Session Ready
Exercise

Building simple logistic regression models

The donors dataset contains 93,462 examples of people mailed in a fundraising solicitation for paralyzed military veterans. The donated column is 1 if the person made a donation in response to the mailing and 0 otherwise. This binary outcome will be the dependent variable for the logistic regression model.

The remaining columns are features of the prospective donors that may influence their donation behavior. These are the model's independent variables.

When building a regression model, it is often helpful to form a hypothesis about which independent variables will be predictive of the dependent variable. The bad_address column, which is set to 1 for an invalid mailing address and 0 otherwise, seems like it might reduce the chances of a donation. Similarly, one might suspect that religious interest (interest_religion) and interest in veterans affairs (interest_veterans) would be associated with greater charitable giving.
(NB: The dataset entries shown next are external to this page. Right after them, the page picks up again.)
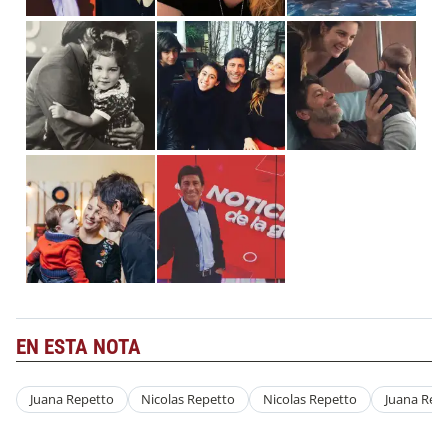
EN ESTA NOTA
Juana Repetto
Nicolas Repetto
Nicolas Repetto
Juana Rep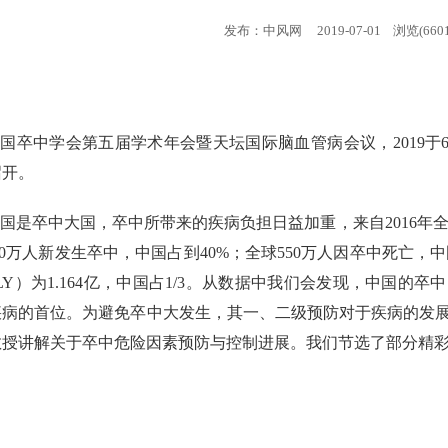
发布：中风网 2019-07-01 浏览(6601
国卒中学会第五届学术年会暨天坛国际脑血管病会议，2019于6
召开。
国是卒中大国，卒中所带来的疾病负担日益加重，来自2016年
370万人新发生卒中，中国占到40%；全球550万人因卒中死亡，
LY）为1.164亿，中国占1/3。从数据中我们会发现，中国的
疾病的首位。为避免卒中大发生，其一、二级预防对于疾病的发
教授讲解关于卒中危险因素预防与控制进展。我们节选了部分精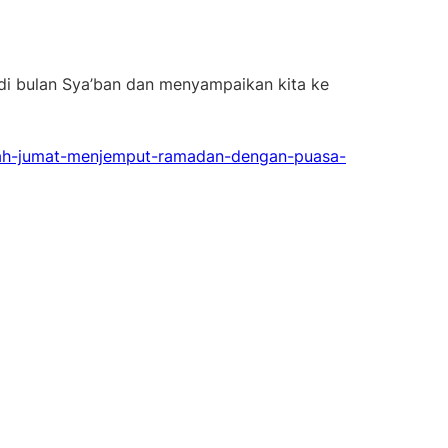
di bulan Sya’ban dan menyampaikan kita ke
bah-jumat-menjemput-ramadan-dengan-puasa-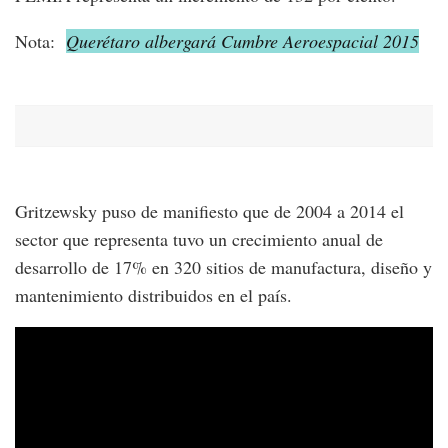
Nota:
Querétaro albergará Cumbre Aeroespacial 2015
Gritzewsky puso de manifiesto que de 2004 a 2014 el
sector que representa tuvo un crecimiento anual de
desarrollo de 17% en 320 sitios de manufactura, diseño y
mantenimiento distribuidos en el país.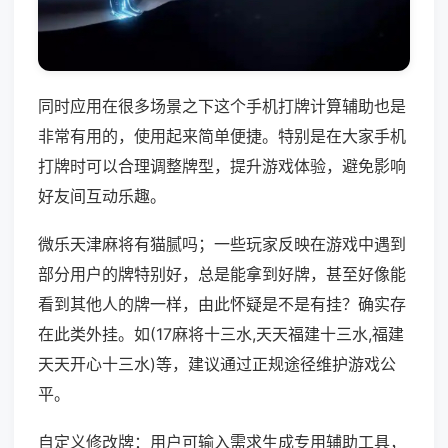
同时应用在很多场景之下这个手机打牌计算辅助也是
非常有用的，使用起来简单便捷。特别是在大家手机
打牌时可以合理调整牌型，提升游戏体验，避免影响
好友间互动乐趣。
微乐天津麻将有猫腻吗；一些玩家反映在游戏中遇到
部分用户的牌特别好，总是能拿到好牌，甚至好像能
看到其他人的牌一样，由此怀疑是不是有挂？确实存
在此类外挂。如(17麻将十三水,天天福建十三水,福建
天天开心十三水)等，建议通过正规途径维护游戏公
平。
自定义修改牌：用户可输入需求生成专用辅助工具，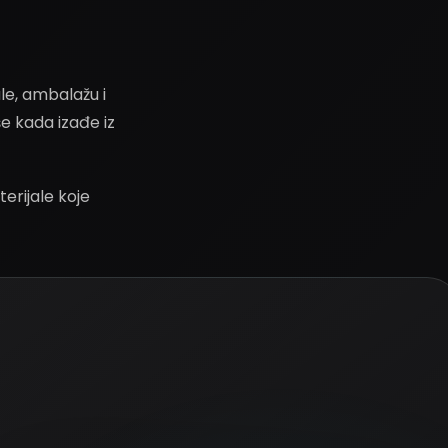
le, ambalažu i
e kada izađe iz
terijale koje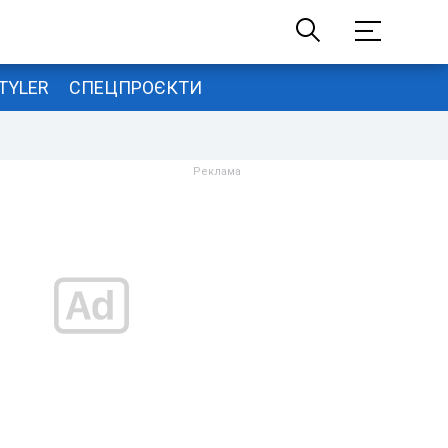
TYLER
СПЕЦПРОЄКТИ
In this exercise, you will use these three factors to create a simple model of donation behavior. The dataset donors is available in your workspace.

Instructions
100 XP
  • Examine donors using the str() function.
  • Count the number of occurrences of each level of the donated variable using the table() function.
  • Fit a logistic regression model using the formula interface and the three independent variables described above.
    • Call glm() with the formula as its first argument and the dataframe as the data argument.
    • Save the result as donation_model.
  • Summarize the model object with summary().